Pada momen-momen inilah Anda benar-benar melihat visi Klopp untuk Liverpool, tekanan dengan intensitas tinggi sedekat mungkin dengan area penalti lawan, dengan bek sayap yang melebar ketika penguasaan bola dialihkan untuk menciptakan tumpang tindih dan peluang. Dalam 65 menit pertama, Alberto Moreno dan Alexander-Arnold mencatatkan sentuhan terbanyak dan kedua terbanyak di antara pemain Liverpool mana pun.

Dengan kedua full-back didorong tinggi, tiga pemain depan Liverpool yang terdiri dari Mane, Mohamed Salah dan Roberto Firmino bisa menyesuaikan diri sesuka hati di sepertiga tengah lapangan, membuat bek tengah Hoffenheim tampak seperti sekelompok ayah yang mabuk yang bertugas membawa anak-anak mereka ke lapangan empuk. pusat bermain, sekumpulan wajah cemas, kepala gemetar, dan gelombang rasa mual. Ini kali pertama sejak September 2016 Hoffenheim kebobolan empat gol.

Namun yang paling mengesankan dari semuanya adalah Can, yang diberi izin untuk bermain dalam peran lanjutan dengan dukungan Georginio Wijnaldum dan Jordan Henderson di belakangnya. Can bermain di posisi yang mungkin ditempati oleh Adam Lallana atau bahkan Philippe Coutinho, dan mencetak lebih dari satu kali dalam satu pertandingan untuk pertama kalinya dalam karirnya. Tidak ada pemain Liverpool yang melepaskan tembakan lebih banyak.

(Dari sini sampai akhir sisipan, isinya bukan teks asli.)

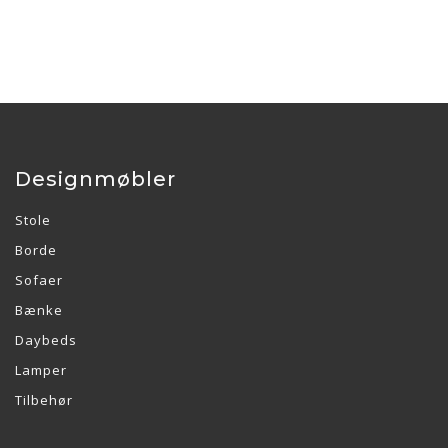
Designmøbler
Stole
Borde
Sofaer
Bænke
Daybeds
Lamper
Tilbehør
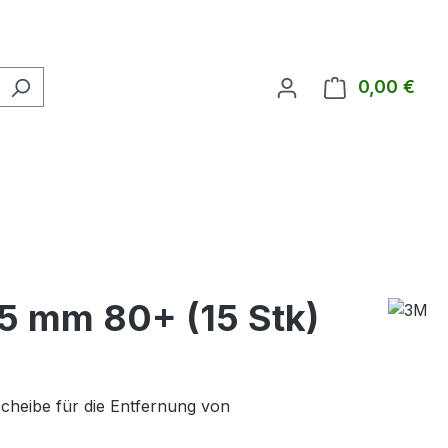
0,00 €
Ware
75 mm 80+ (15 Stk)
cheibe für die Entfernung von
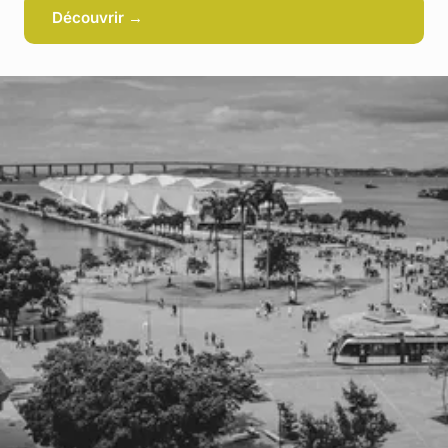
Découvrir →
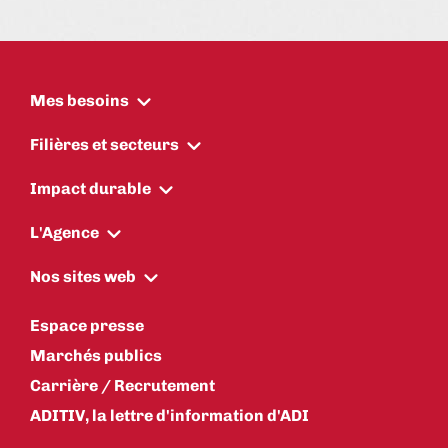
Mes besoins
Filières et secteurs
Impact durable
L'Agence
Nos sites web
Espace presse
Marchés publics
Carrière / Recrutement
ADITIV, la lettre d'information d'ADI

Jika serangan Liverpool memukau, pertahanan mereka tidak membuat pendukung di Anfield terkejut. Dejan Lovren dipanggil kembali ke starting line-up tetapi memberikan bola secara sembarangan untuk gol Hoffenheim, sementara Alexander-Arnold terus tampil mengesankan saat menyerang daripada bertahan – akankah bek sayap Liverpool melakukan hal lain? Namun ini bukanlah malam untuk mengulangi kekhawatiran lama yang sama. Pekerjaan selesai dan, yang terpenting mengingat tugas hari Minggu melawan Arsenal, pekerjaan selesai lebih awal.

Ini adalah hal yang aneh untuk dikatakan tentang pertandingan di bulan Agustus untuk sebuah tim dengan aspirasi di papan atas Liga Premier, namun Liverpool telah mencapai ambisi terpenting mereka untuk musim ini.

Begitu besarnya dominasi Premier League di kancah sepakbola, pertarungan tahunan untuk memperebutkan empat besar telah menjadi sebuah kompetisi tersendiri dan bukan sekedar saluran untuk partisipasi di Liga Champions. Tapi tidak di Liverpool. Lewatkan kesempatan Anda dalam kompetisi ini dengan patuh, seperti yang dilakukan Rodgers, dan roti serta mentega mulai terasa basi.

Klopp akan menyadari bagaimana kenangan malam Eropa dapat membentuk reputasi manajer Liverpool.

Daniel LantaiJadilah olahragawan yang baik dan belilah buku amal Daniel. £10 dari setiap salinan disumbangkan ke Sir Bobby Robson Foundation.